In the case of Beulah, I also had a living history book on the black folk with whom I had grown up. She would readily say such a man had been “bad to drink” or that a local girl who had gone away, gotten an education, and come back thinking she knew more than anyone else was “an uppity sort who thinks way to highly of herself.” She could talk about the local black baseball team which existed for many years and the celebratory occasions which were connected with their home games, served the same little church faithfully as a member (there were only five left when she died) for eight decades, and was as good a woman as I’ve ever known. I said as much in a short eulogy offered at her funeral service, and as I write this I have a lasting connection with Beulah to console me. It is a blooming cactus of the Christmas cactus type she rooted for me—the only thing is it blooms in the middle of the summer rather than at Christmas. One day the two of us decided it had to be an Independence Day cactus.

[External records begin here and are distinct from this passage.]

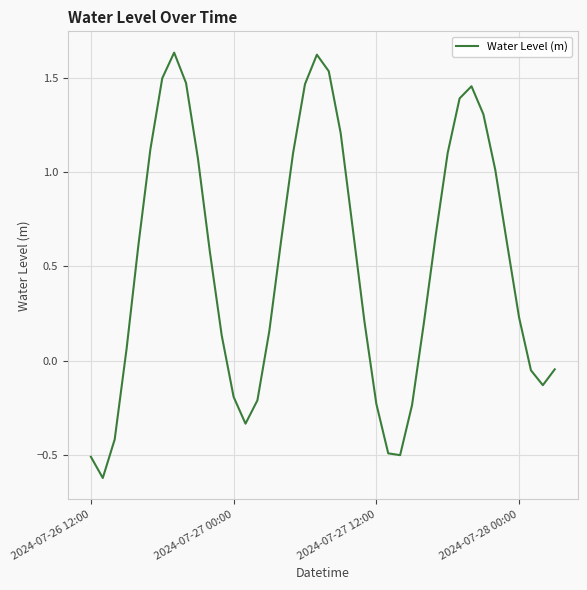

What is the minimum value shown in the chart?

-0.6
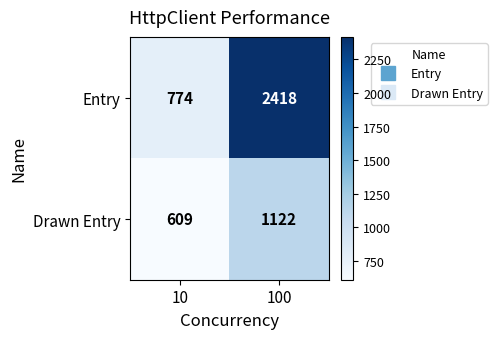

Reading left to right, transcribe all the data shown in this chart.

Entry: 10=774	100=2418
Drawn Entry: 10=609	100=1122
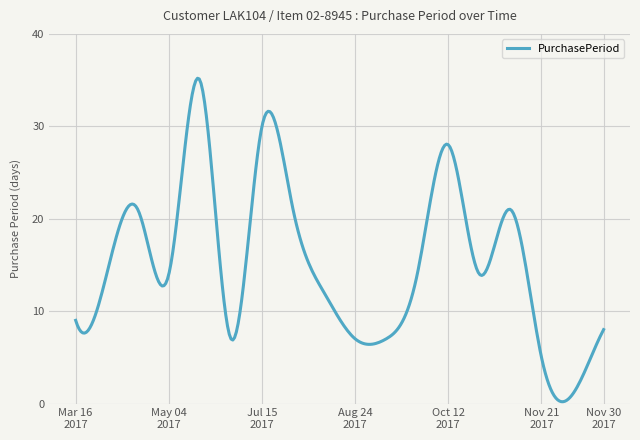

What is the difference between the maximum and minimum values?

35.0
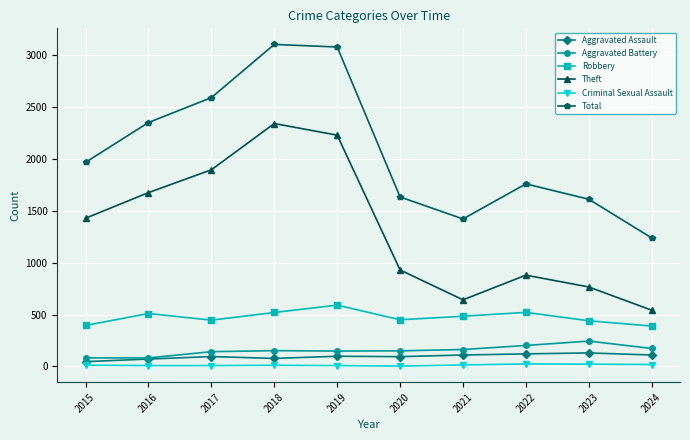

What is the difference between the maximum and minimum values in the Theft series?

1800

That’s enough rambling, but I’ll close with two thoughts which will probably get me some negative comments. First, I have no use for folks, black or white (although the problem is endemic in the black community) who suck at the government teat, have no concept of a work ethic, and who are strangers to morality and decency. Second, our policies on both the state and national level contribute to this situation of welfare babies, food stamps, subsidized housing, and so much more. Beulah was my kind of person, and it had nothing to do with skin color. She worked hard all her life, was the essence of caring and compassion in all she did, and was one of God’s truly good and gentle souls. I will miss her a great deal.